Sa critique sociale radicale, à commencer par son discours sur les origines de l’inégalité qui en fit l’un des inspirateurs de la révolution française avec les autres rédacteurs de l’Encyclopédie, lui a valu un large ostracisme de la bourgeoisie et des intellectuels qui en étaient proches.

On a aussi monté en épingle quelques-uns de ses propos les plus fantaisistes pour disqualifier son approche de l’éducation. Et enfin, on a tourné en ridicule sa phrase « l’homme naît bon mais la société le corrompt » pour lui faire dire le contraire de ce qu’elle voulait dire et faire de son auteur le glorificateur de l’état naturel au détriment de la civilisation et du progrès.

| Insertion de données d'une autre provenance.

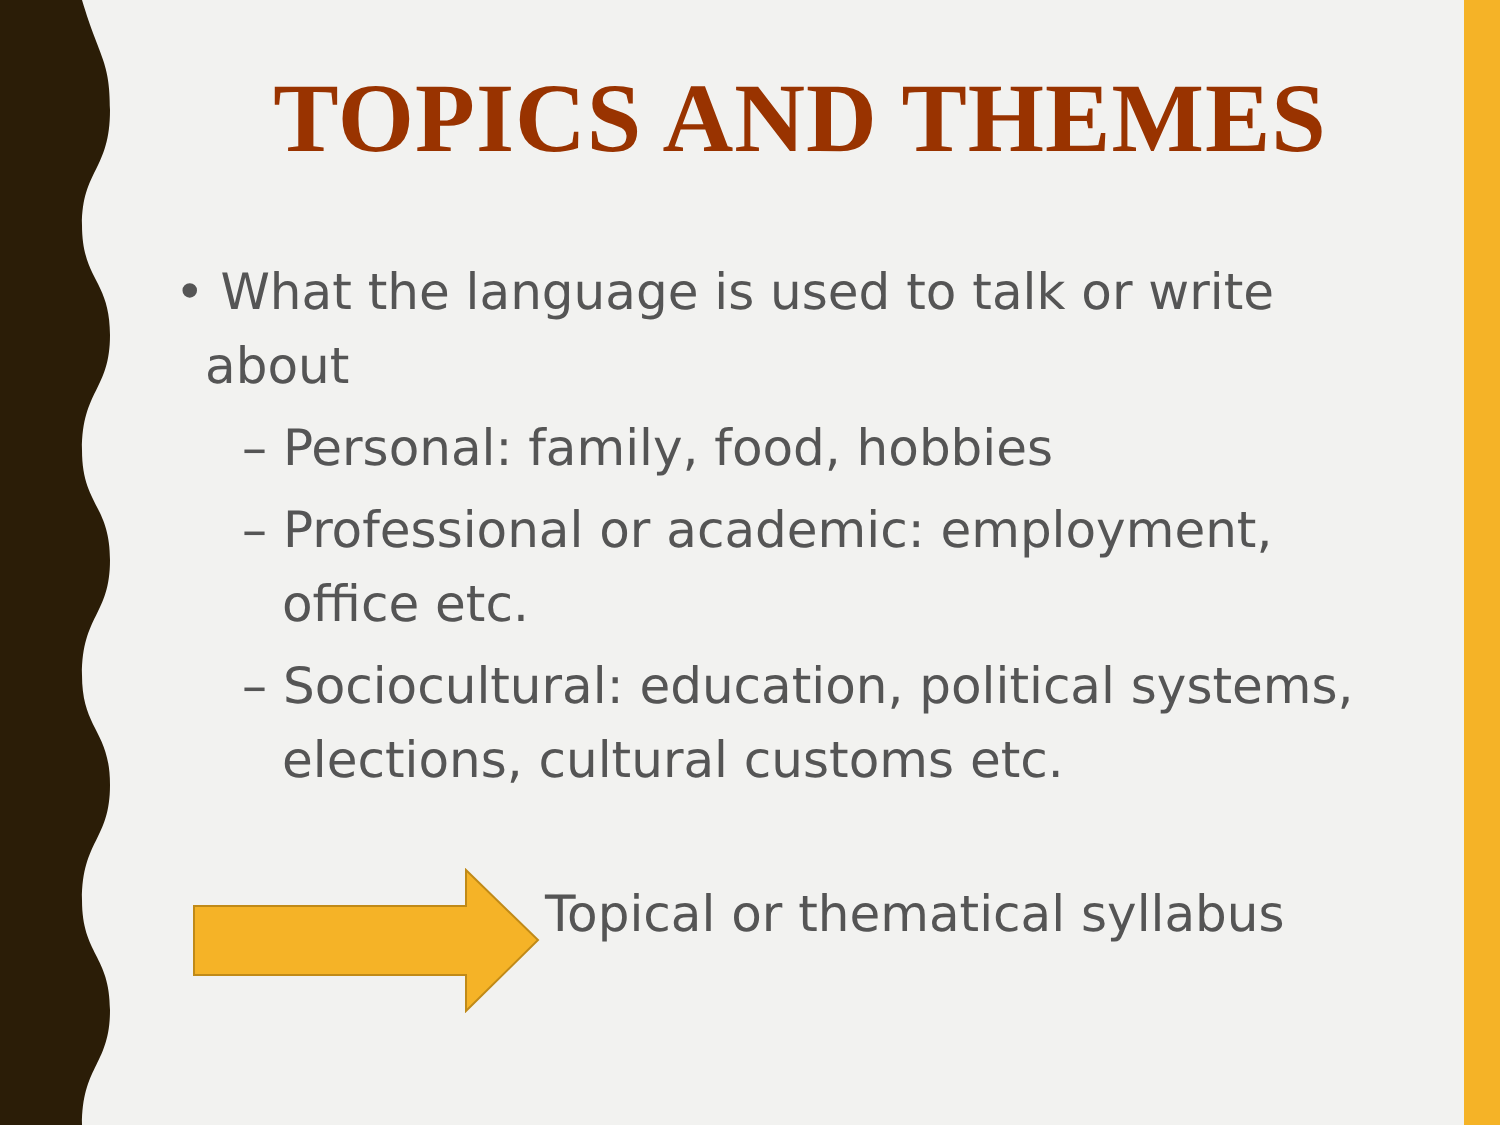TOPICS AND THEMES
• What the language is used to talk or write about
– Personal: family, food, hobbies
– Professional or academic: employment, office etc.
– Sociocultural: education, political systems, elections, cultural customs etc.
Topical or thematical syllabus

Or, comme le fait admirablement remarquer Claude Lévi-Strauss dans Tristes tropiques, Rousseau, au contraire de Diderot, « n’a jamais commis l’erreur d’idéaliser l’homme naturel ». Il n’existe pas plus de « bon sauvage » que de « mauvais civilisé » à ses yeux. Ce que cherchait Rousseau, c’est à réconcilier l’individu et la société, à assurer le bonheur du premier sans détruire la seconde ni entraver le progrès. La vie en société – chacun en fait l’expérience tous les jours – se paie au prix fort par les individus : violences, exclusions, inégalités, agressivité, compétition, guerres. Il doit donc exister d’autres formes de vie sociale qui évitent ces désagréments. Et de chercher des solutions en analysant les choix que l’homme a faits depuis ses débuts dans la vie en société à l’ère néolithique et en examinant comment les sociétés non-européennes ou « primitives » avaient tenté de résoudre ces difficultés. D’où les idées développées dans le Contrat social, que l’on s’empresse trop vite de classer dans la catégorie « Utopie » pour les discréditer.

Car les maux du XVIIIe siècle restent les mêmes, quand ils ne se sont pas aggravés. Certes des progrès notables – pensons par exemple aux droits de l’homme et à la santé – sont à mettre à l’actif de la civilisation. Mais à quel prix ? Les droits de l’homme sont loin d’être universels et sont déniés par les sociétés riches lorsqu’ils s’avisent de s’appliquer aux droits matériels du tiers monde (logement, alimentation, éducation, travail…) Et les progrès de la santé ont provoqué une explosion démographique que la « civilisation » s’est chargée de réguler par des guerres incessantes, des génocides et autres famines. A cela vient d’ajouter depuis quelques décennies la destruction organisée de la nature elle-même, des ressources, forêts, air, eau potable, paysages, flore et faune.

Si notre civilisation veut survivre, elle devra donc bien adopter un nouveau contrat social et trouver une nouvelle formule pour faire coexister nature et société humaine. Rousseau peut nous y aider, même si cela ne plaît pas aux riches que nous sommes.